レコード更新前にどんな値が入っていたのかは、渡されないです。
これが問題になるケースとしては、
例えば、レコード削除時に、そのレコードが参照していたルックアップ先のレコードに対して、集計などの更新処理を行いたい、というような場合です。
そういうとき、Webhook先で、レコードが参照していたルックアップ先がわからないので、集計ができないんです。
これを行うには、そのための小細工を組み込むしかありません。
1つは、下記のような方法があります。
- 削除前の値を入れるフィールドを用意する。このフィールドはスクリプトなどで表示されないようにしておく。
- スクリプトで、削除直前に、1のフィールドに値をコピーしてAPIでレコードを更新
- レコード更新のWebhookが実行されるので、そこで1のフィールドを元に集計する
先ほどのレコード更新の時よりも少しややこしいですね。。
このあたりの方法は、下記の記事にも詳しく書いていますので、参考にしてください。
kintoneのWebhookの限界を超える、更新/削除前のレコード情報が取れない問題を解決 – 小さくはじめるIT活用 (ict4small.com)
Webhookの実行回数制限と件数制限
kintoneのWebhookは、1ドメイン(=1契約)毎に、1分間の実行回数が60回までとなっています。

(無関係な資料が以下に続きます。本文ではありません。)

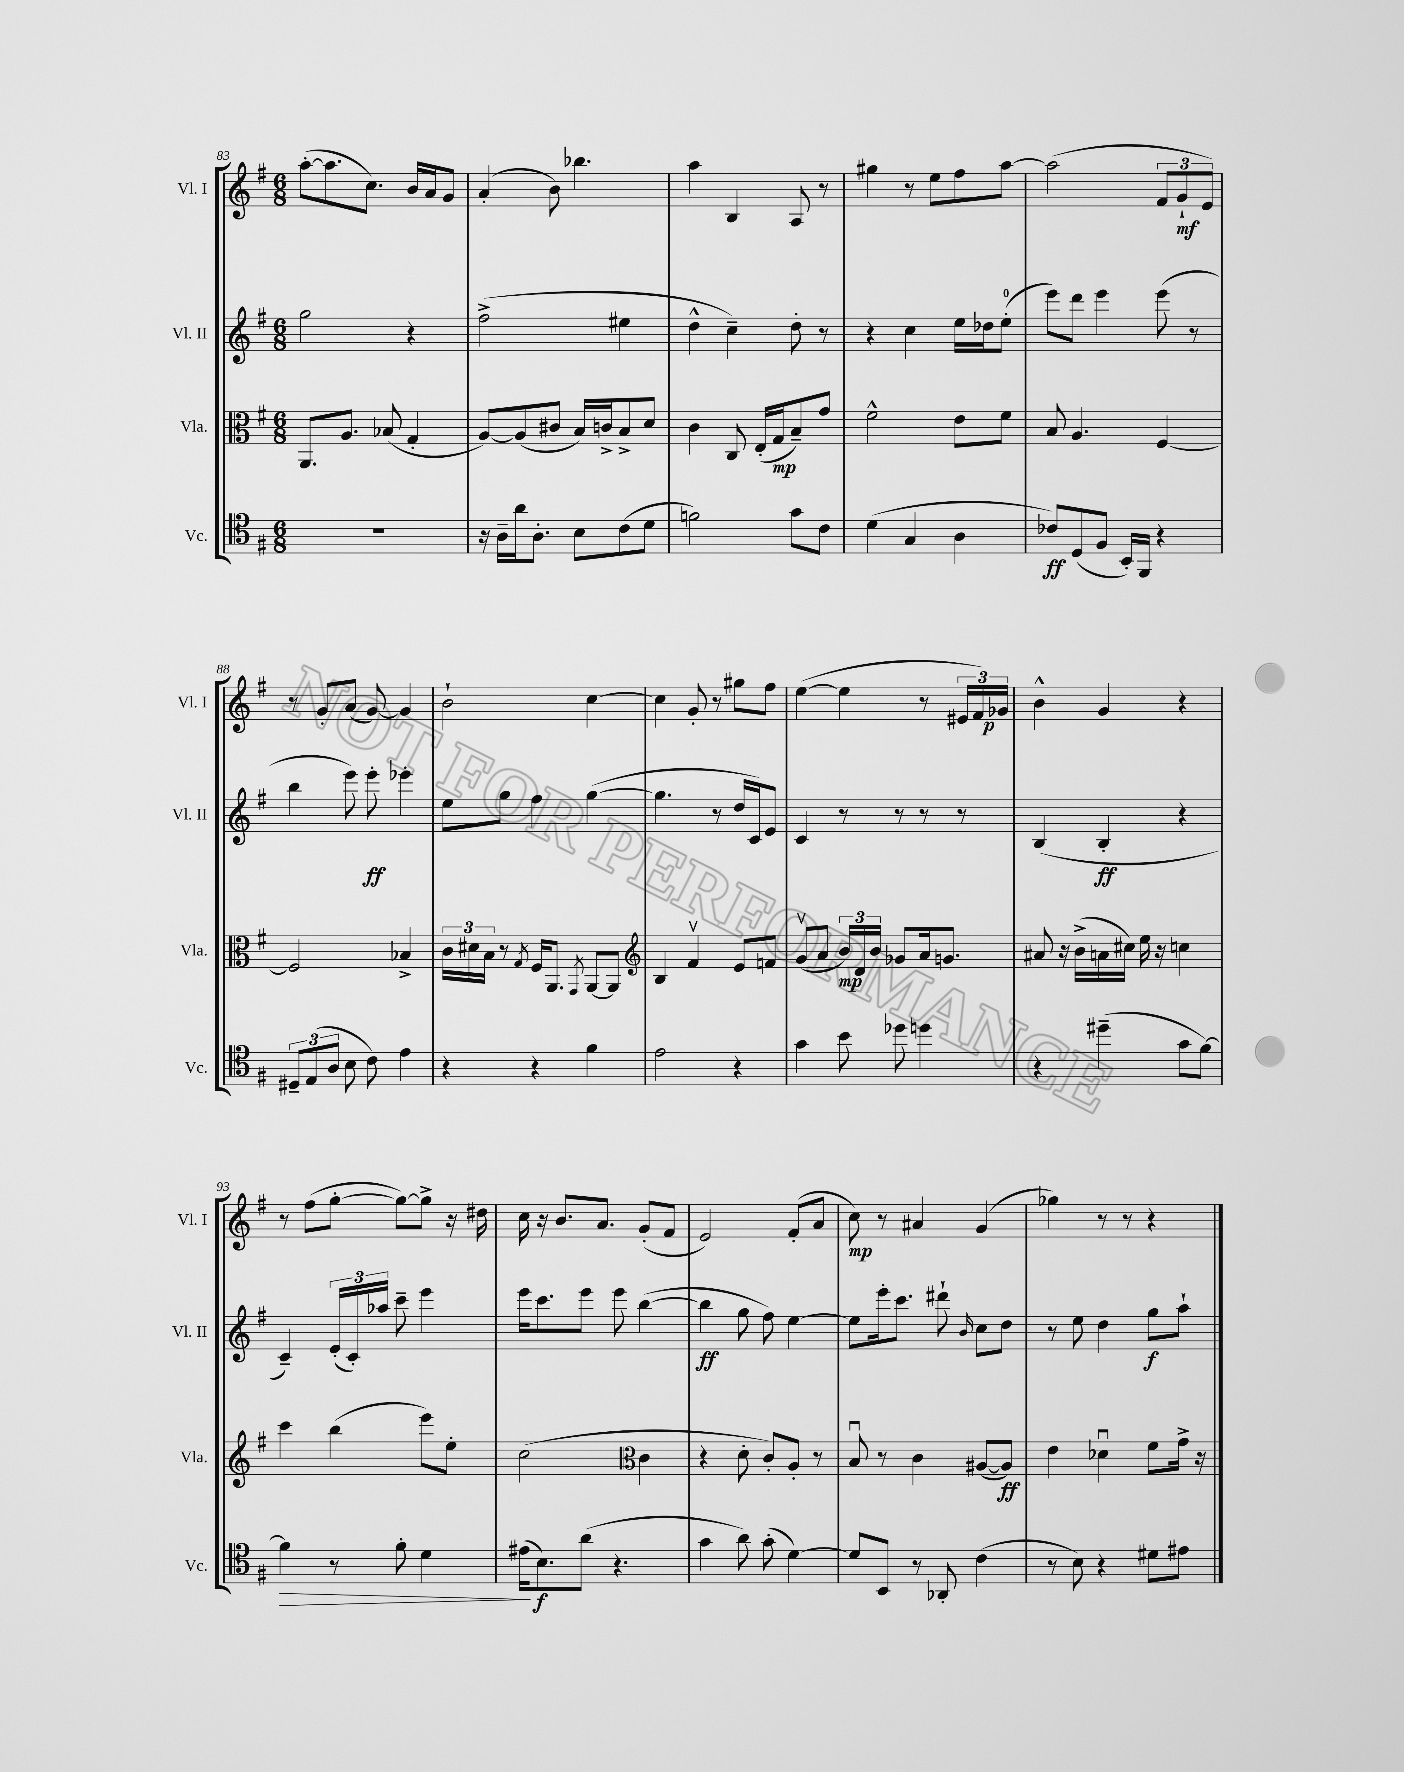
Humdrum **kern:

**kern	**dynam	**kern	**dynam	**kern	**dynam	**kern	**dynam
*part4	*part4	*part3	*part3	*part2	*part2	*part1	*part1
*staff4	*staff4	*staff3	*staff3	*staff2	*staff2	*staff1	*staff1
*I"Vc.	*	*I"Vla.	*	*I"Vl. II	*	*I"Vl. I	*
*I'Vc.	*	*I'Vla.	*	*I'Vl. II	*	*I'Vl. I	*
*clefC4	*	*clefC3	*	*clefG2	*	*clefG2	*
*k[f#]	*	*k[f#]	*	*k[f#]	*	*k[f#]	*
*M6/8	*	*M6/8	*	*M6/8	*	*M6/8	*
=83	=83	=83	=83	=83	=83	=83	=83
2.r	.	8.AA/L	.	2gg\	.	([8aa'\L	.
.	.	.	.	.	.	8.aa\]	.
.	.	8.A/J	.	.	.	.	.
.	.	.	.	.	.	8.cc\J)	.
.	.	(8B-X/	.	.	.	.	.
.	.	4G'/	.	4r	.	16b/LL	.
.	.	.	.	.	.	16a/J	.
.	.	.	.	.	.	8g/J	.
=84	=84	=84	=84	=84	=84	=84	=84
16r	.	[8A/L)	.	(2ff#^\	.	(4a'/	.
16A~\LL	.	.	.	.	.	.	.
16a\J	.	(8A/]	.	.	.	.	.
8.A'\J	.	.	.	.	.	.	.
.	.	8c#X/J	.	.	.	8b\)	.
8B\L	.	16B/LL)	.	.	.	4.bb-X\	.
.	.	16cn^/J	.	.	.	.	.
(8c\	.	8B^/	.	4ee#X\	.	.	.
8d\J	.	8d/J	.	.	.	.	.
=85	=85	=85	=85	=85	=85	=85	=85
2fn\)	.	4c\	.	4dd^^\	.	4aa\	.
.	.	8C/	.	4cc~\)	.	4B/	.
.	.	(16E'/LL	.	.	.	.	.
.	.	16G/J	mp	.	.	.	.
8g\L	.	8B~/)	.	8dd'\	.	8A/	.
8c\J	.	8g/J	.	8r	.	8r	.
=86	=86	=86	=86	=86	=86	=86	=86
(4d\	.	2f#^^\	.	4r	.	4gg#X\	.
4G/	.	.	.	4cc\	.	8r	.
.	.	.	.	.	.	8ee\L	.
4A\	.	8e\L	.	16ee\LL	.	8ff#\	.
.	.	.	.	16dd-X\J	.	.	.
.	.	8f#\J	.	(8ee'\J	.	[8aa\J	.
=87	=87	=87	=87	=87	=87	=87	=87
8c-X/L)	ff	8B/	.	8eee\L)	.	(2aa\]	.
(8D/	.	4.A/	.	8ddd\J	.	.	.
8F#/J	.	.	.	4eee\	.	.	.
16BB'/LL)	.	.	.	.	.	.	.
16FF#/JJ	.	.	.	.	.	.	.
4r	.	[4F#/	.	(8eee\	.	12f#/L	.
.	.	.	.	.	.	12g`/	mf
.	.	.	.	8r	.	.	.
.	.	.	.	.	.	12e/J)	.
!!LO:LB:g=z
=88	=88	=88	=88	=88	=88	=88	=88
12D#X~/L	.	2F#/]	.	4bb\	.	8r	.
(12E/	.	.	.	.	.	.	.
.	.	.	.	.	.	8g'/L	.
12A/J	.	.	.	.	.	.	.
8B\	.	.	.	8eee\)	.	(8a/J	.
8c\)	.	.	.	8eee'\	ff	[8g/)	.
4e\	.	4B-X^/	.	4eee-X'\	.	4g/]	.
=89	=89	=89	=89	=89	=89	=89	=89
4r	.	24c\LL	.	8ee\L	.	2b`\	.
.	.	24d#X\	.	.	.	.	.
.	.	24B\JJ	.	.	.	.	.
.	.	8r	.	8gg\J	.	.	.
.	.	8qG/	.	.	.	.	.
4r	.	16F#/KL	.	4ff#\	.	.	.
.	.	8.AA/J	.	.	.	.	.
.	.	8qGG/	.	.	.	.	.
4f#\	.	[8AA/L	.	([4gg\	.	[4cc\	.
.	.	8AA/J]	.	.	.	.	.
=90	=90	=90	=90	=90	=90	=90	=90
*	*	*clefG2	*	*	*	*	*
2e\	.	4B/	.	4.gg\]	.	4cc\]	.
.	.	4f#v/	.	.	.	8g'/	.
.	.	.	.	8r	.	8r	.
4r	.	8e/L	.	16dd/LL	.	8gg#X\L	.
.	.	.	.	16c/J)	.	.	.
.	.	8fn/J	.	8e/J	.	8ff#\J	.
=91	=91	=91	=91	=91	=91	=91	=91
4g\	.	(8gv/L	.	4c/	.	([4ee\	.
.	.	8a/J	.	.	.	.	.
8b\	.	24b/LL)	mp	8r	.	4ee\]	.
.	.	24d/	.	.	.	.	.
.	.	24b/JJ	.	.	.	.	.
8dd-X\	.	8g-X/L	.	8r	.	.	.
4ddn\	.	16a/k	.	8r	.	8r	.
.	.	8.gn/J	.	.	.	.	.
.	.	.	.	8r	.	24e#X/LL	.
.	.	.	.	.	.	24f#/)	.
.	.	.	.	.	.	24g-X/JJ	p
=92	=92	=92	=92	=92	=92	=92	=92
4r	.	8a#X/	.	(4B/	.	4b^^\	.
.	.	16r	.	.	.	.	.
.	.	(16b^\LL	.	.	.	.	.
(4dd#X~\	.	16an\	.	4B'/	ff	4g/	.
.	.	16cc#X\JJ)	.	.	.	.	.
.	.	16ee\	.	.	.	.	.
.	.	16r	.	.	.	.	.
8g\L	.	4ccn\	.	4r	.	4r	.
[8f#\J)	.	.	.	.	.	.	.
!!LO:LB:g=z
=93	=93	=93	=93	=93	=93	=93	=93
!	!LO:HP:b	!	!	!	!	!	!
4f#\]	>	4ccc\	.	4c~/)	.	8r	.
.	.	.	.	.	.	(8ff#\L	.
8r	.	(4bb\	.	(24e'/LL	.	[8gg'\J	.
.	.	.	.	24c'/)	.	.	.
.	.	.	.	24aa-X/JJ	.	.	.
8f#'\	.	.	.	8ccc~\	.	8gg\L_)	.
4d\	.	8eee\L)	.	4eee\	.	8gg^\J]	.
.	.	8ee'\J	.	.	.	16r	.
.	.	.	.	.	.	16dd#X\	.
=94	=94	=94	=94	=94	=94	=94	=94
(16e#X\KL	.	(2cc\	.	16eee\KL	.	16cc\	.
8.B\)	] f	.	.	8.ccc\	.	16r	.
.	.	.	.	.	.	8.b/L	.
(8a\J	.	.	.	8eee\J	.	.	.
.	.	.	.	.	.	8.a/J	.
4.r	.	.	.	8eee\	.	.	.
*	*	*clefC3	*	*	*	*	*
.	.	4c\	.	([4bb\	.	(8g'/L	.
.	.	.	.	.	.	8f#/J	.
=95	=95	=95	=95	=95	=95	=95	=95
4g\	.	4r	.	4bb\]	ff	2e/)	.
8a\)	.	8d'\	.	8gg\	.	.	.
(8g'\	.	8c'/L)	.	8ff#\)	.	.	.
[4d\)	.	8A'/J	.	[4ee\	.	(8f#'/L	.
.	.	8r	.	.	.	8a/J	.
=96	=96	=96	=96	=96	=96	=96	=96
8d/L]	.	8Bu/	.	8ee\L]	.	8cc\)	mp
8BB/J	.	8r	.	16eee'\k	.	8r	.
.	.	.	.	8.ccc\J	.	.	.
8r	.	4c\	.	.	.	4a#X/	.
8AA-X'/	.	.	.	8ddd#X`\	.	.	.
.	.	.	.	16qqb/	.	.	.
(4c\	.	([8A#X/L	.	8cc\L	.	(4g/	.
.	.	8A#/J])	ff	8dd\J	.	.	.
=97	=97	=97	=97	=97	=97	=97	=97
8r	.	4e\	.	8r	.	4gg-X\)	.
8B\)	.	.	.	8ee\	.	.	.
4r	.	4d-Xu\	.	4dd\	.	8r	.
.	.	.	.	.	.	8r	.
8d#X\L	.	8f#\L	.	8gg\L	f	4r	.
8e#X\J	.	16g^\Jk	.	8aa`\J	.	.	.
.	.	16r	.	.	.	.	.
==	==	==	==	==	==	==	==
*-	*-	*-	*-	*-	*-	*-	*-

ユーザー数やアプリの数に関係なく、実行回数が決まっているんです。
1秒間に1回と考えると、この制限に引っかかることはあまりなさそうに感じるかもしれませんが・・
例えば、いくつかのアプリに、更新時のWebhookが1つずつ設定されていたとします。
60人のスタッフが利用していたとして、それぞれのスタッフがたまたま同じ1分間に1回ずつ更新処理を行うと、60回になってしまいますね。
それぞれのスタッフがどのアプリを利用しているかは関係ありません。
そう考えると、結構ありえると思いませんか。
この上限に引っかかる場合は、一部をスクリプトで代用する、などの方法をとる必要があるかもしれません。
また、Webhookが設定できるのは、1アプリ毎に10件までになります。
まとめ
kintoneのWebhookは大変便利で、使いこなせればkintoneの活用の幅が大きく向上します。
特徴を把握して、便利に使っていきたいですね。
以上、最後までお読みいただき、ありがとうございました。